When you’re modernizing a book from the 19th century, it’s always a delicate balancing act to figure out how much to change, to bring a character into the 21st century, and how much to leave the same, so it’s still at heart the same character.  Kantra strikes a good balance here. Meg is still married young, with boy and girl twins, living in the same town in which she grew up. Meg’s being a stay-at home mother is a bigger deal in 2019, and she and her husband, John, negotiated whether she would leave her accounting job and John would change from his low-paying teaching job (which he loved) for a job selling cars (which made more money but wasn’t as satisfying).  No such negotiations were necessary for Meg March in Little Women; the idea that someone would continue working after she married and had children was far from common. 

Jo is a little more complicated.  Of course she still wants to write, and of course she has to work to find herself a way to become a real writer. That’s essential to Jo’s character, and changing that part of her story would radically change the book.  In this version of Jo, she went to New York to get an MFA, and then worked in a newspaper until she was downsized. All she had left of her writing “career” was a blog, Hungry, she wrote about the restaurant business, and since that didn’t pay any amount of real money, she took a job at a high powered restaurant as a line cook, which is where she met Eric Baer, the chef and (this is not giving anything away if you read Little Women) the man with whom she falls in love. 
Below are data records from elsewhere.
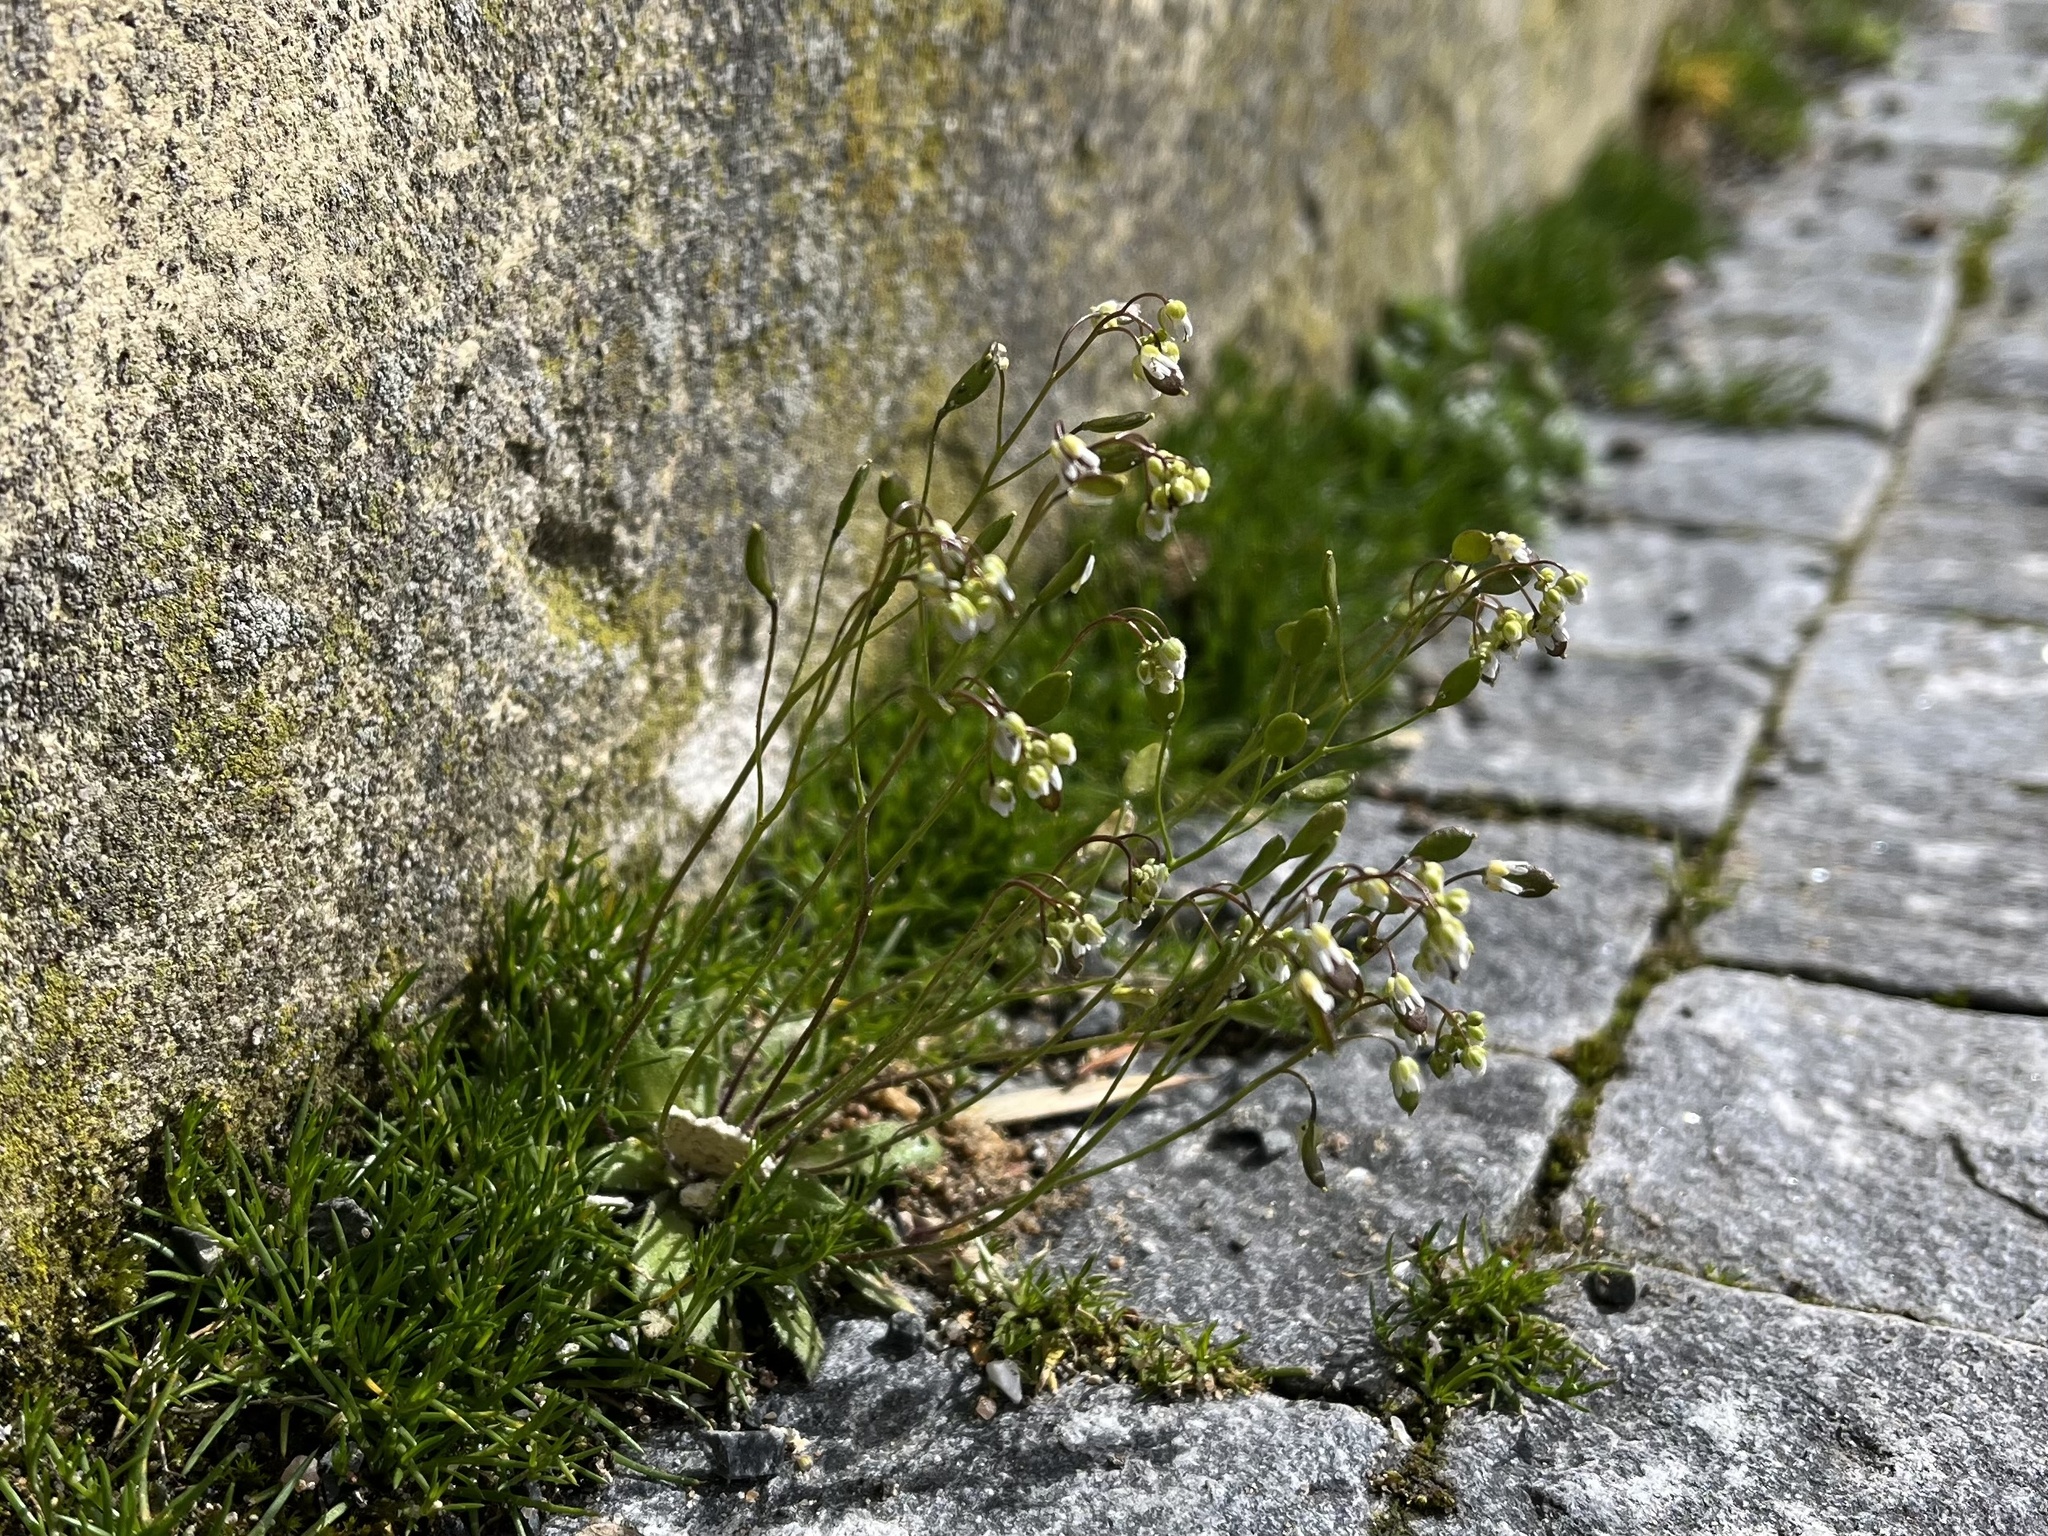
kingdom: Plantae
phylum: Tracheophyta
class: Magnoliopsida
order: Brassicales
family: Brassicaceae
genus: Draba
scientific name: Draba verna
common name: Spring draba
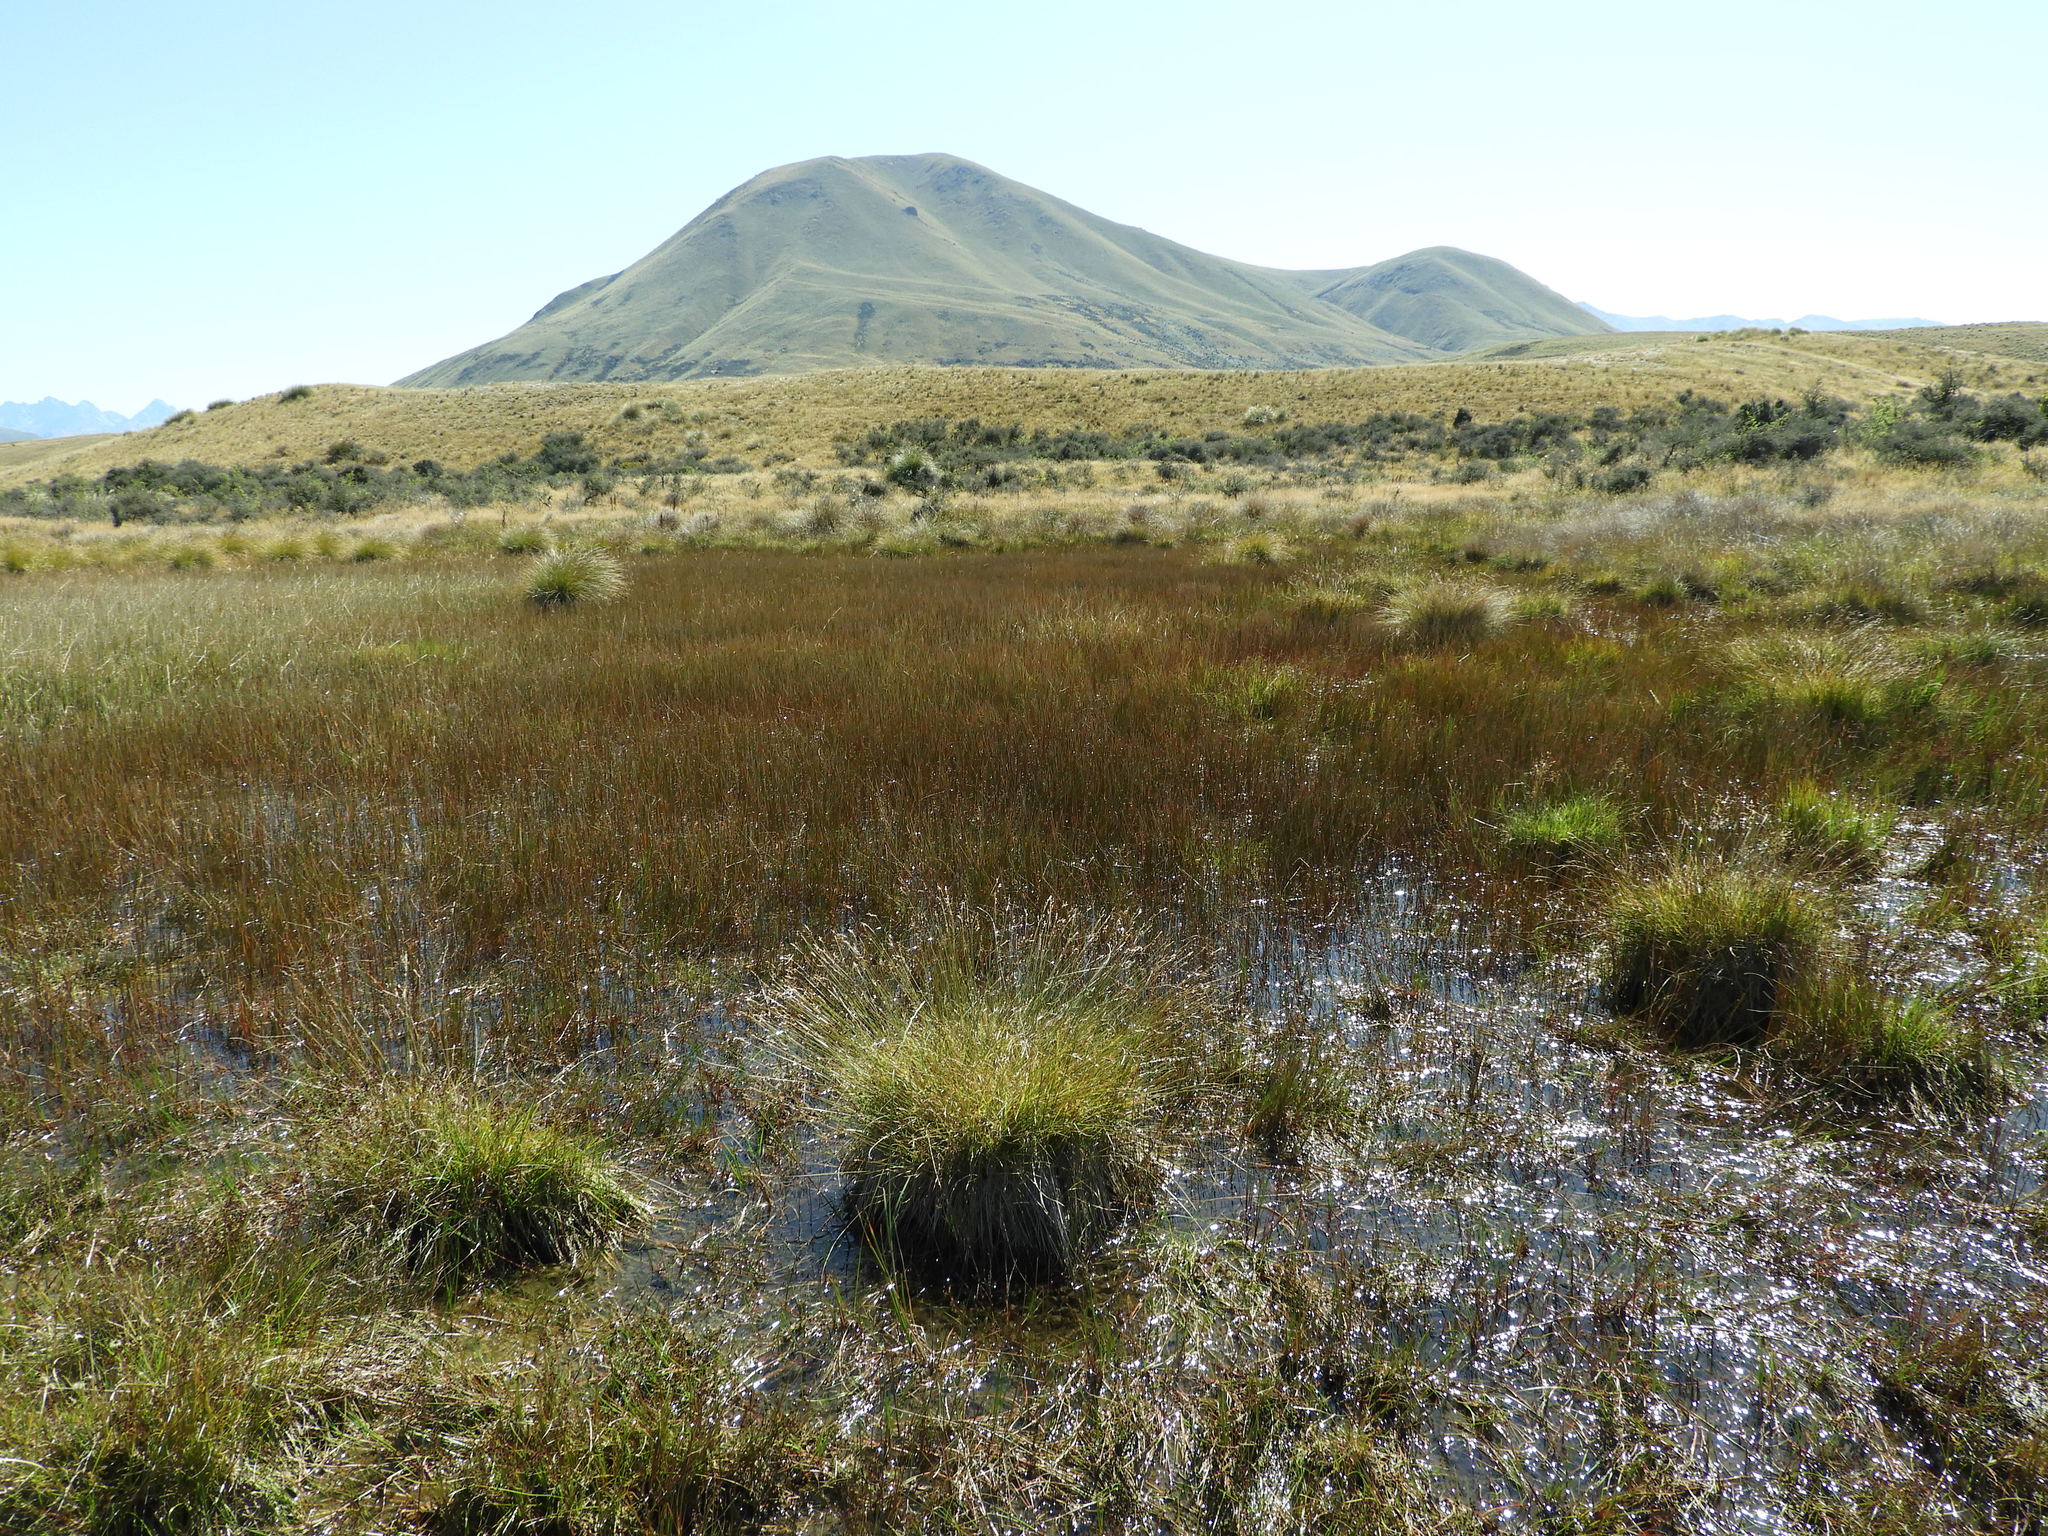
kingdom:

As you know if you’ve read any of my earlier pieces about Little Women, I had a hard time seeing Dr. Bhaer as a worthy spouse for Jo, and only as an adult could I see him as the anti-Laurie and a better match for her than Laurie would have been (my mother, who told me this when I was 12, would have said “I told you so” if she were still around).  I have absolutely NO problem seeing Eric Baer, the romantic lead in this version, as well-suited for Jo, and that’s because he’s very different from Dr. Bhaer. Yes, they’re both German, they’re both older than Jo, and they’re both loving and good-hearted people, but that’s pretty much where the similarities end.  Eric is black, an extremely successful chef, divorced with two sons, and quite hot. Jo and Eric have a wonderful physical relationship (not too explicit, don’t worry) before they’ve worked out all the more problematic personal aspects of their relationship.

The plot of the book turns on Meg and Jo’s parents, who are three dimensional and far from perfect and idealized in this version.  In fact, their father comes across as one of those people who’s so good at taking care of people outside of his family that he has no time or energy left to be a loving husband or father to his family.  I have long had my doubts about Mr. March in the original Little Women, since he seemed to do very little to merit all the adoration he got from his daughters, so this take on him feels emotionally right.  Abby, their mother, is like Marmee in the original in her tendency to take care of everybody else until she collapses from lack of self-care.  In this case, she is hospitalized with back problems and ultimately needs surgery to correct them, but didn’t want to worry any of her daughters or ask them to help her. 

Meg, as the daughter on the spot, immediately sets out to take care of her mother’s health problems and her business, along with taking care of Meg’s adorable toddlers, even when the additional load of responsibilities proves almost too much to cope with alone.  Jo, working at a demanding job in New York City, is torn between her work (and her burgeoning relationship with Eric) and her eagerness to help Meg and her mother. The other two girls, Beth and Amy, are living farther away and don’t play as much of a role in this book (they’re going to get one of their own later), so much of the plot turns on how Meg and Jo deal with their parents’ issues and their own.  Any adult who’s had to take responsibility for an aging parent with health issues will appreciate the realism of their reactions and their behavior, toward their parents and each other, and I’m impressed at the way the author uses this fairly common adult problem to give us a way to focus on the adult lives of Meg and Jo.

The book is charming and well-written, the characters draw you in, whether you’re a fan of Little Women or not, and it’s a fun read overall, especially in the holiday season.  Re-acquaint yourself with the March sisters in the modern world, and settle in for a good read.